First, a transmission line icing failure rate model was established based on the Nelson–Aalen method and metal deformation theory. Combined with the VoLL and line load data, this model enables the quantification of icing risk costs under icing conditions, providing a monetized risk indicator.
Then, by taking into account risk control costs, implementation costs, and time effects, a method was proposed to compute the composite cost for evaluating the performance of anti-icing strategies. With minimization of the composite cost as the optimization objective, and subject to reliability and economic constraints, the proposed algorithm aimed to ensure both secure and stable power grid operation and cost control.
Finally, based on real-life power grid and meteorological data from a province in China, a case study was conducted to validate the effectiveness of the proposed risk quantification indicator and composite cost metric. The comparative analysis shows that the anti-icing strategy selection method proposed in this paper can effectively reduce the operational risks of overhead transmission lines under icing conditions while also controlling strategy implementation costs more efficiently than existing methods.

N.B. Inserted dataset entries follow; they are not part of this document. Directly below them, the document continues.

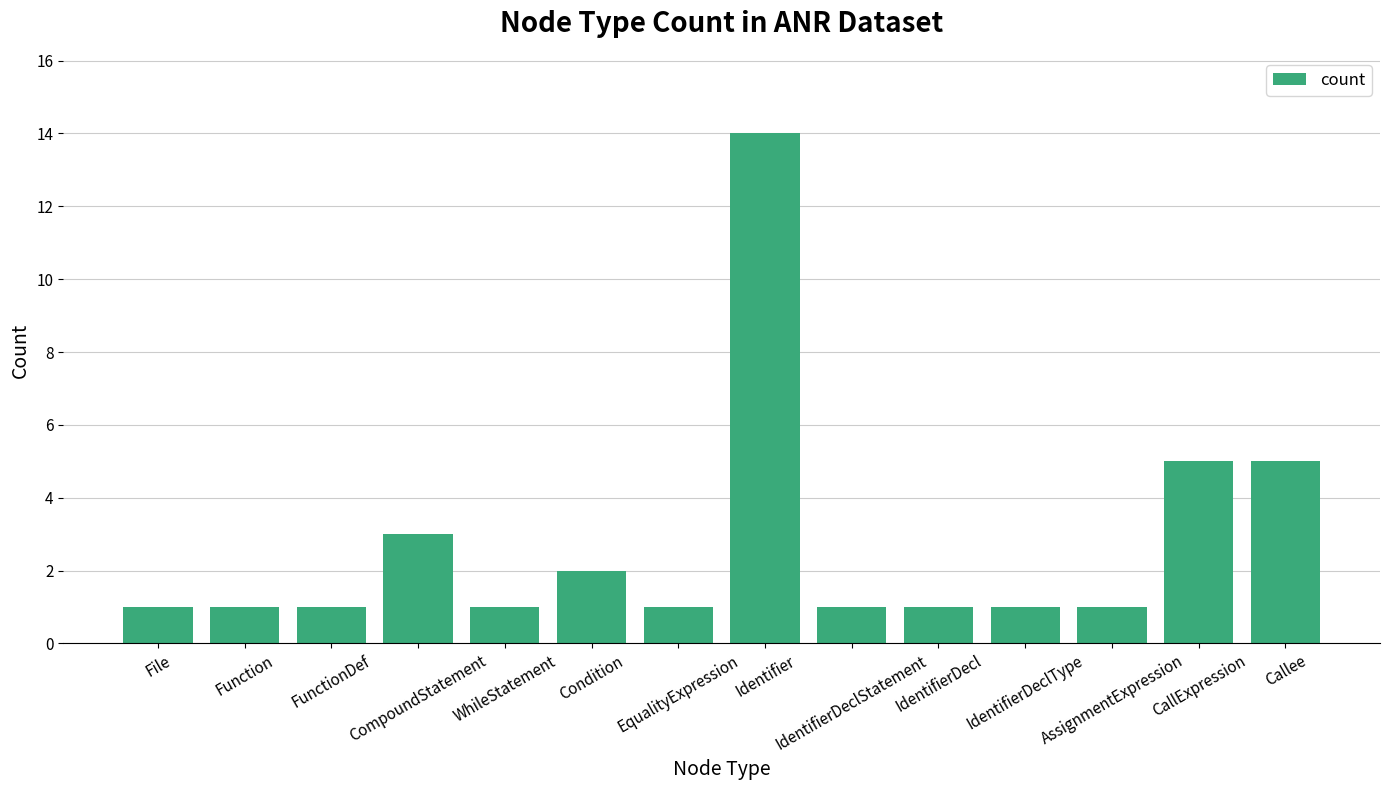

Does the chart contain stacked bars?

No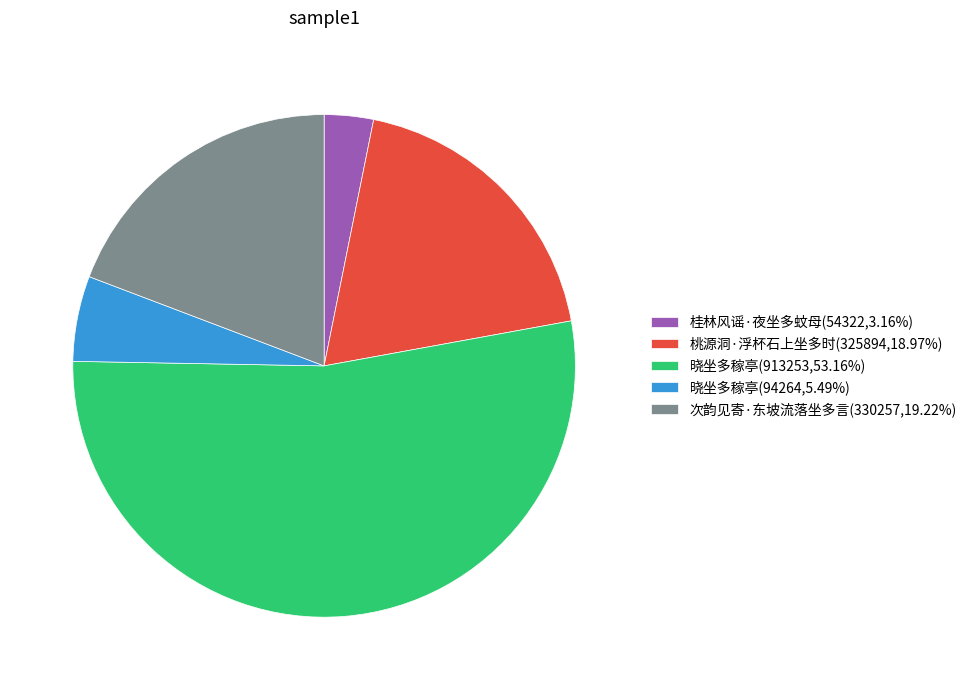

Do 桃源洞·浮杯石上坐多时(325894,18.97%) and 次韵见寄·东坡流落坐多言(330257,19.22%) together represent more than half of the pie?

No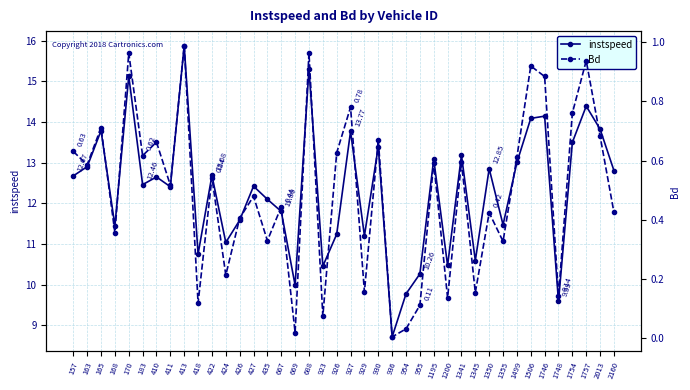

How many data points in instspeed are less than 12?

16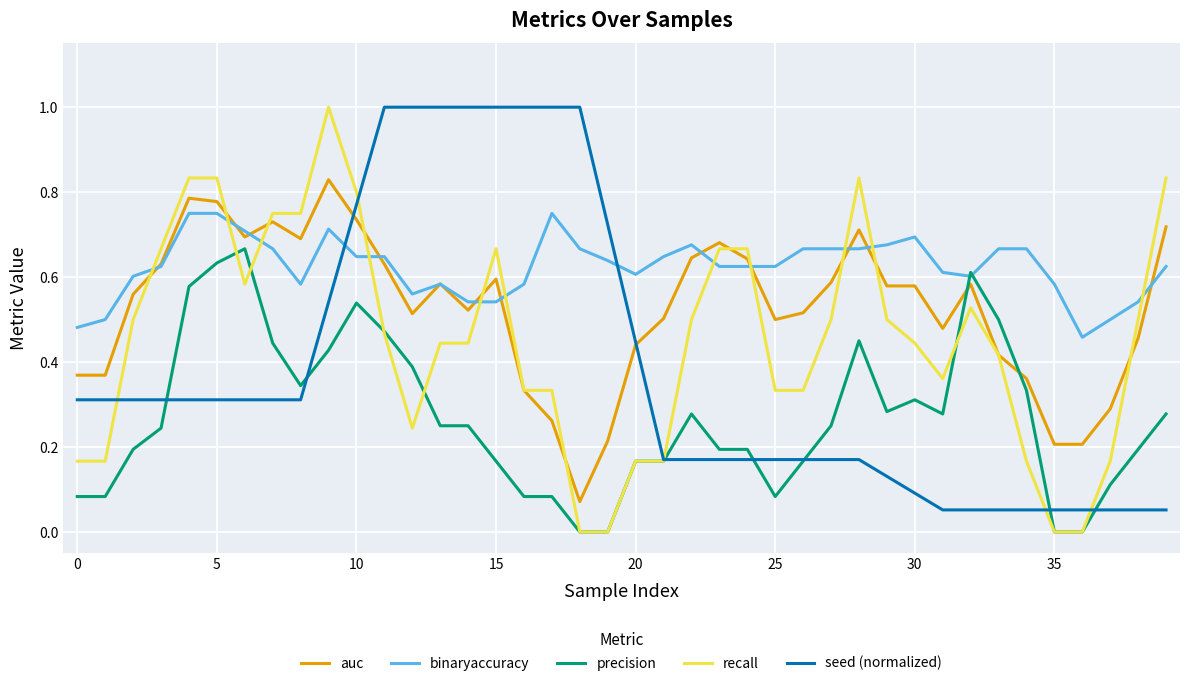

List the series in order of their overall mean, highest first.

binaryaccuracy, auc, recall, seed (normalized), precision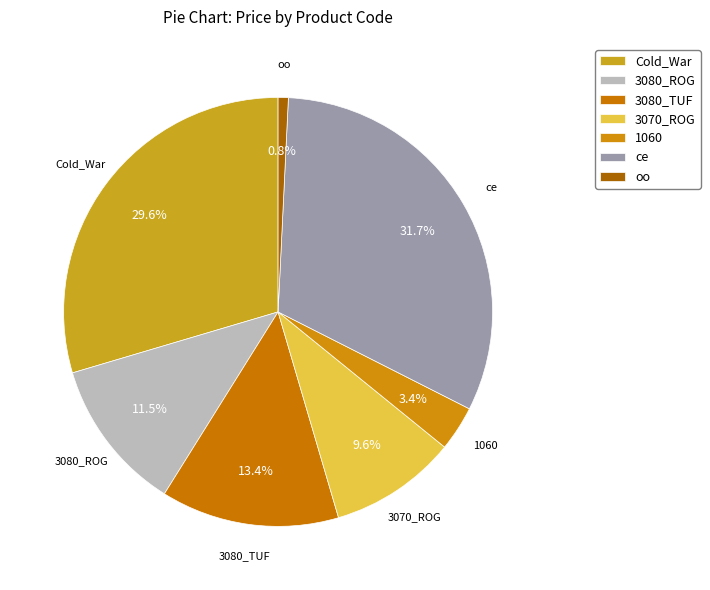

Which has a higher value, 3080_ROG or 1060?

3080_ROG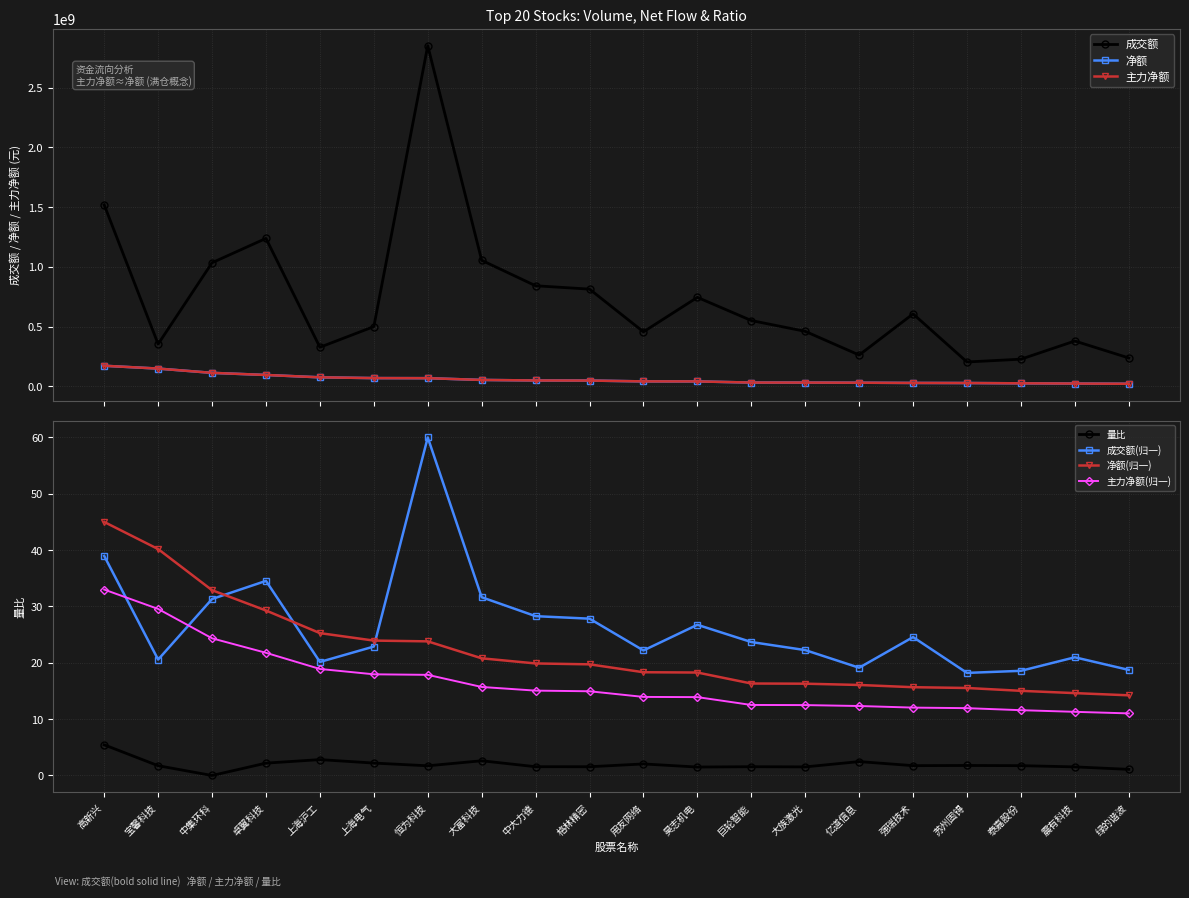

Which series has the largest range (max minus min)?

成交额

The proposed algorithm provides a scientific basis for power grid enterprises to develop anti-icing and disaster mitigation strategies and offers valuable guidance for risk control engineering and cost management in power transmission systems.
Future research should comprehensively account for heterogeneous ice accretion patterns and incorporate extreme weather events. The actual distribution of freezing rain and wind speed may involve nonlinear dynamics or extreme events, for which current research has not yet established clear patterns. Therefore, future work should prioritize this unresolved challenge. Additionally, investigating interdependencies among transmission lines in power grids presents another critical direction.